Segment Open

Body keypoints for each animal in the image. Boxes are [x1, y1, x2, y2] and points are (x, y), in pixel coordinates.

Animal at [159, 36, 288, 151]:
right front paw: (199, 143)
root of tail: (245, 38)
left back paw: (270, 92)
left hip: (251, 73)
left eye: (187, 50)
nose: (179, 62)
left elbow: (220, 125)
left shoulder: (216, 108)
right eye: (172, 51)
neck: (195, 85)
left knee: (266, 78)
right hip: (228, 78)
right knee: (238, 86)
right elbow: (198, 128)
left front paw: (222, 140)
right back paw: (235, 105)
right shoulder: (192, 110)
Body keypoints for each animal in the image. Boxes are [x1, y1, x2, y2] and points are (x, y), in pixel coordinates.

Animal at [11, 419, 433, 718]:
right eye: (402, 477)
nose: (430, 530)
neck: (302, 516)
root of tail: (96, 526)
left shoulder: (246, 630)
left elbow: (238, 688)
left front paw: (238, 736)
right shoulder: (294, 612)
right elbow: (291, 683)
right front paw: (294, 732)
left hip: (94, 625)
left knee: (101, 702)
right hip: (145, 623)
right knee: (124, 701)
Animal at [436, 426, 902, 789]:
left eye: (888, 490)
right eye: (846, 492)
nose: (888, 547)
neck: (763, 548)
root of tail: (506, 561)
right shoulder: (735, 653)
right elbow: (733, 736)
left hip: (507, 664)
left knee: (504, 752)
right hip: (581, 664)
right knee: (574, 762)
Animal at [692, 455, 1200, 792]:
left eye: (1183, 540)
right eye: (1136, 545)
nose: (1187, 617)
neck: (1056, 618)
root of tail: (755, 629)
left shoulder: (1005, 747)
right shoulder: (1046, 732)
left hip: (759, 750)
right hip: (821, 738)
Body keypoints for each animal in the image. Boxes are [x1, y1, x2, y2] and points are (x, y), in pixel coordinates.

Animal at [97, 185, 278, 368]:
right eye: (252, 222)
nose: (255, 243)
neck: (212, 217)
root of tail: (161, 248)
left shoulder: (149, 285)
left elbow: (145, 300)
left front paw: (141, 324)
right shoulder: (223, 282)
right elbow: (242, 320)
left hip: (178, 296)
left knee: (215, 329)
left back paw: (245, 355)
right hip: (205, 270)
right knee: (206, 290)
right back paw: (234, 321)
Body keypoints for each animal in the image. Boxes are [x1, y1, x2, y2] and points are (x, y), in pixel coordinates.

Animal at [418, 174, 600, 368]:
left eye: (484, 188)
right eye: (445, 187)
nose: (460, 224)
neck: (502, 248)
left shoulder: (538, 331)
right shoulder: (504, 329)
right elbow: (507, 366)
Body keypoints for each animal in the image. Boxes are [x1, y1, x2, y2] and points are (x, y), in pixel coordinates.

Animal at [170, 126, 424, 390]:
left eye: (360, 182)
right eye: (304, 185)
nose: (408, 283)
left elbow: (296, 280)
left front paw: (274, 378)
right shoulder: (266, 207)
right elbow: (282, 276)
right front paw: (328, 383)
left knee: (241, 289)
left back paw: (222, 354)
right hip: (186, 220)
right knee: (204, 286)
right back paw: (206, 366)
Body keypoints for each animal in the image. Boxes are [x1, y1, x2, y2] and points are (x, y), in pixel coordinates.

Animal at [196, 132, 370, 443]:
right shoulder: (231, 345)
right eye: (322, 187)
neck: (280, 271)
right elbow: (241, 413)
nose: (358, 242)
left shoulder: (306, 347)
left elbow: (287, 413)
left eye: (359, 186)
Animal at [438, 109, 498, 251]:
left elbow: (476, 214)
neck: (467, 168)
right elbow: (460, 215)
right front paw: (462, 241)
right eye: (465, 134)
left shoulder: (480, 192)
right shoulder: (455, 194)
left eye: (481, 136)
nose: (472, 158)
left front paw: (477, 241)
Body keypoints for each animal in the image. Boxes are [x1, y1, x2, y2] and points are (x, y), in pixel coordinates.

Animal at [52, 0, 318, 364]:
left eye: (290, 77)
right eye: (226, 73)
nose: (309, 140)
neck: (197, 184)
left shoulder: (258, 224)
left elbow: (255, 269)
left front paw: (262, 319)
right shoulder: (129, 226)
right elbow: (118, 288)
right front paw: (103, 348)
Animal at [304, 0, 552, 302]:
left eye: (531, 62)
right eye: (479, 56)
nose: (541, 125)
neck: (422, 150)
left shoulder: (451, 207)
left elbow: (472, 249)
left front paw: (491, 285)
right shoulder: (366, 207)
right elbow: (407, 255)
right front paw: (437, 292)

Segment Closed

(Work required): Take the lines above from the one containing "left shoulder: (258, 224)" down to the one containing "right elbow: (407, 255)", and transcribe them exactly, both ends included.

(Exercise solution):
left shoulder: (258, 224)
left elbow: (255, 269)
left front paw: (262, 319)
right shoulder: (129, 226)
right elbow: (118, 288)
right front paw: (103, 348)
Animal at [304, 0, 552, 302]:
left eye: (531, 62)
right eye: (479, 56)
nose: (541, 125)
neck: (422, 150)
left shoulder: (451, 207)
left elbow: (472, 249)
left front paw: (491, 285)
right shoulder: (366, 207)
right elbow: (407, 255)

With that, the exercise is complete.